> Task statement: Produce a verbatim copy of the data below that contains no pictures.

> Extracted material:
---
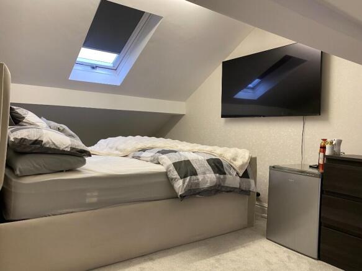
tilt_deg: +0.2
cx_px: 181
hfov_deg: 67.3
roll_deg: -2.8
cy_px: 136
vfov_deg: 53.0
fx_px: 272
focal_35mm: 26
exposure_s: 1/50
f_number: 1.8
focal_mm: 4.25
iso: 80
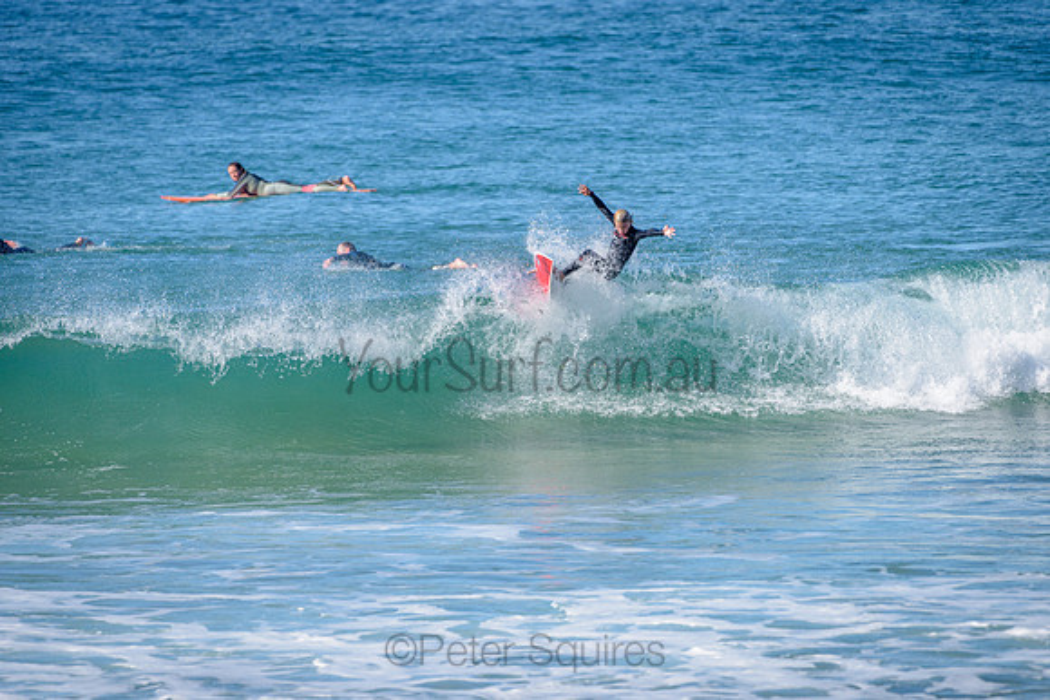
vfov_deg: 2.8
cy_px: 350
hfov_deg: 4.1
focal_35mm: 500
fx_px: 14586
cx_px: 525
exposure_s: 1/2000
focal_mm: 500
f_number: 5.6
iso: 220
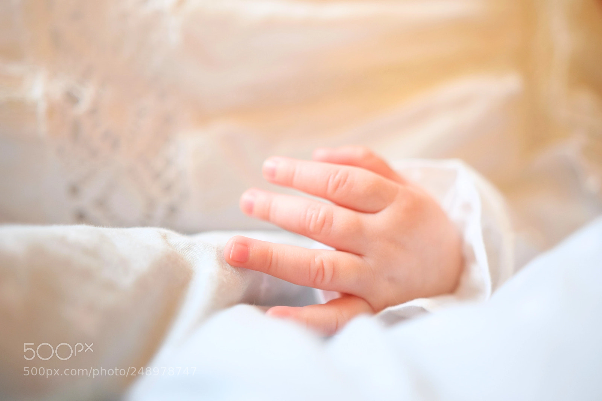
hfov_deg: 37.9
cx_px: 301
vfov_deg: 25.7
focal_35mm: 52
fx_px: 878
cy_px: 200
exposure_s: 1/60
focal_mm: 35
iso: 400
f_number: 1.8
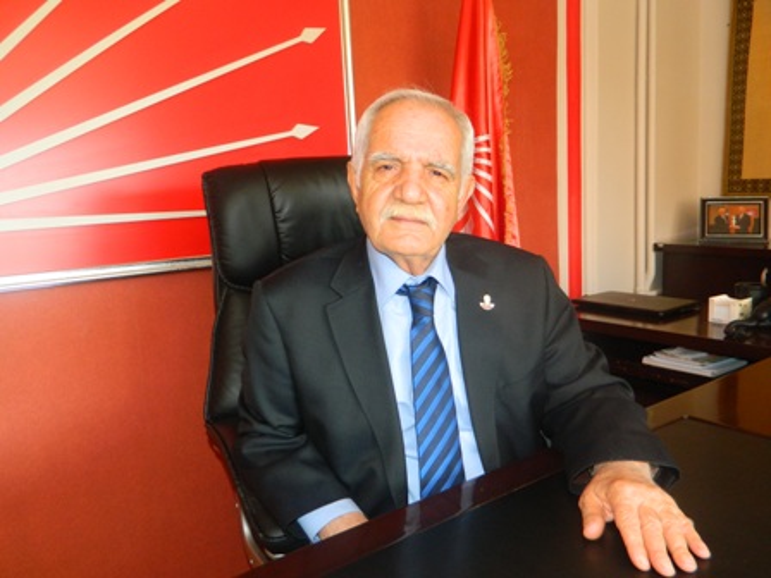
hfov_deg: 63.4
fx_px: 624
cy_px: 289
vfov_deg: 49.7
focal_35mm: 28
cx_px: 386
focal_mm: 5.1
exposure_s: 1/30
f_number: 3.2
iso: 200
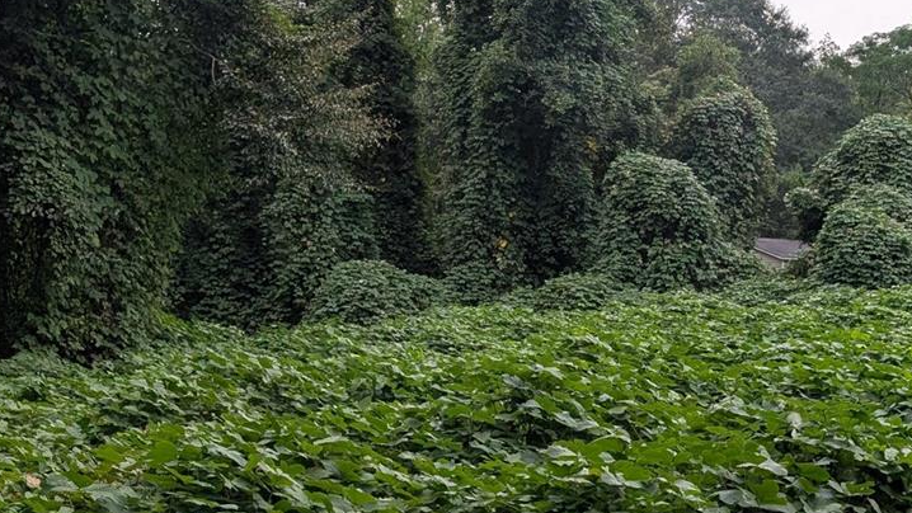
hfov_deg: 36.8
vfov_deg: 21.3
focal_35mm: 56
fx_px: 1354
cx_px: 619
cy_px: 146
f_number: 1.68
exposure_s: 1/88.2
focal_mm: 6.9
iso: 22
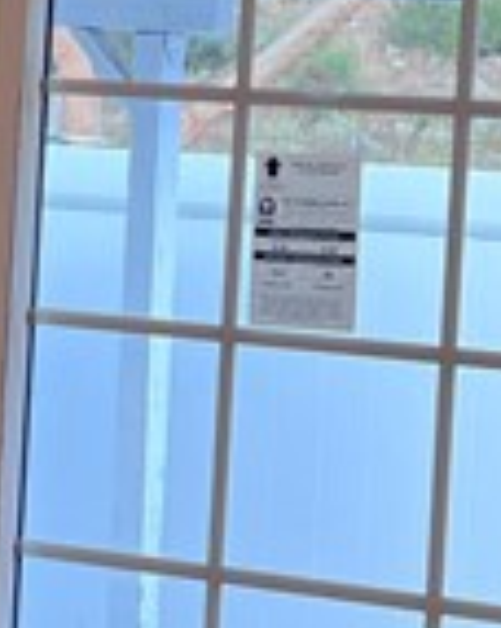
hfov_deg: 8.5
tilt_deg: -0.8
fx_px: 3381
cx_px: 66
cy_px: 184
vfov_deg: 10.6
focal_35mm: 182
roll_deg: -3.5
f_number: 1.5
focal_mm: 5.7
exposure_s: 1/120
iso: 50
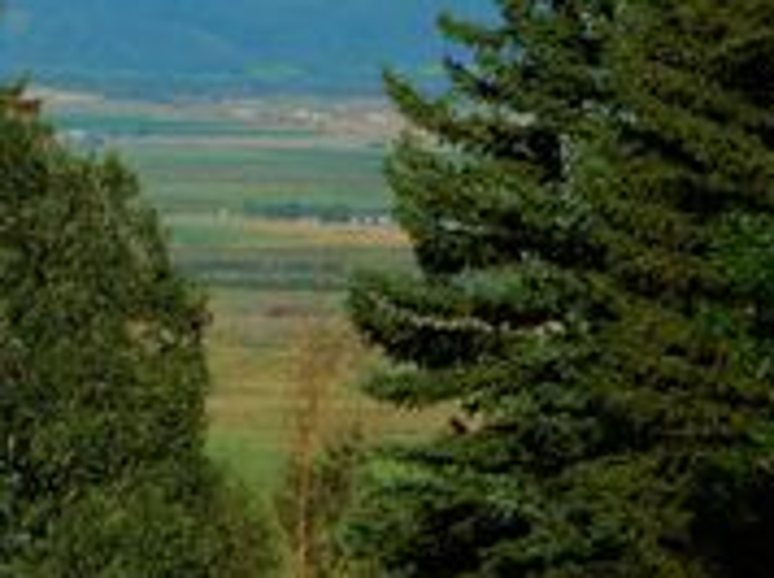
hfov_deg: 5.1
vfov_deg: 3.8
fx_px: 8731
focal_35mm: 391
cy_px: 15
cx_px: 9
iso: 125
---
> Exercise solution:
tilt_deg: +0.2
cx_px: 181
hfov_deg: 67.3
roll_deg: -2.8
cy_px: 136
vfov_deg: 53.0
fx_px: 272
focal_35mm: 26
exposure_s: 1/50
f_number: 1.8
focal_mm: 4.25
iso: 80
vfov_deg: 2.8
cy_px: 350
hfov_deg: 4.1
focal_35mm: 500
fx_px: 14586
cx_px: 525
exposure_s: 1/2000
focal_mm: 500
f_number: 5.6
iso: 220
hfov_deg: 37.9
cx_px: 301
vfov_deg: 25.7
focal_35mm: 52
fx_px: 878
cy_px: 200
exposure_s: 1/60
focal_mm: 35
iso: 400
f_number: 1.8
hfov_deg: 63.4
fx_px: 624
cy_px: 289
vfov_deg: 49.7
focal_35mm: 28
cx_px: 386
focal_mm: 5.1
exposure_s: 1/30
f_number: 3.2
iso: 200
hfov_deg: 36.8
vfov_deg: 21.3
focal_35mm: 56
fx_px: 1354
cx_px: 619
cy_px: 146
f_number: 1.68
exposure_s: 1/88.2
focal_mm: 6.9
iso: 22
hfov_deg: 8.5
tilt_deg: -0.8
fx_px: 3381
cx_px: 66
cy_px: 184
vfov_deg: 10.6
focal_35mm: 182
roll_deg: -3.5
f_number: 1.5
focal_mm: 5.7
exposure_s: 1/120
iso: 50
hfov_deg: 5.1
vfov_deg: 3.8
fx_px: 8731
focal_35mm: 391
cy_px: 15
cx_px: 9
iso: 125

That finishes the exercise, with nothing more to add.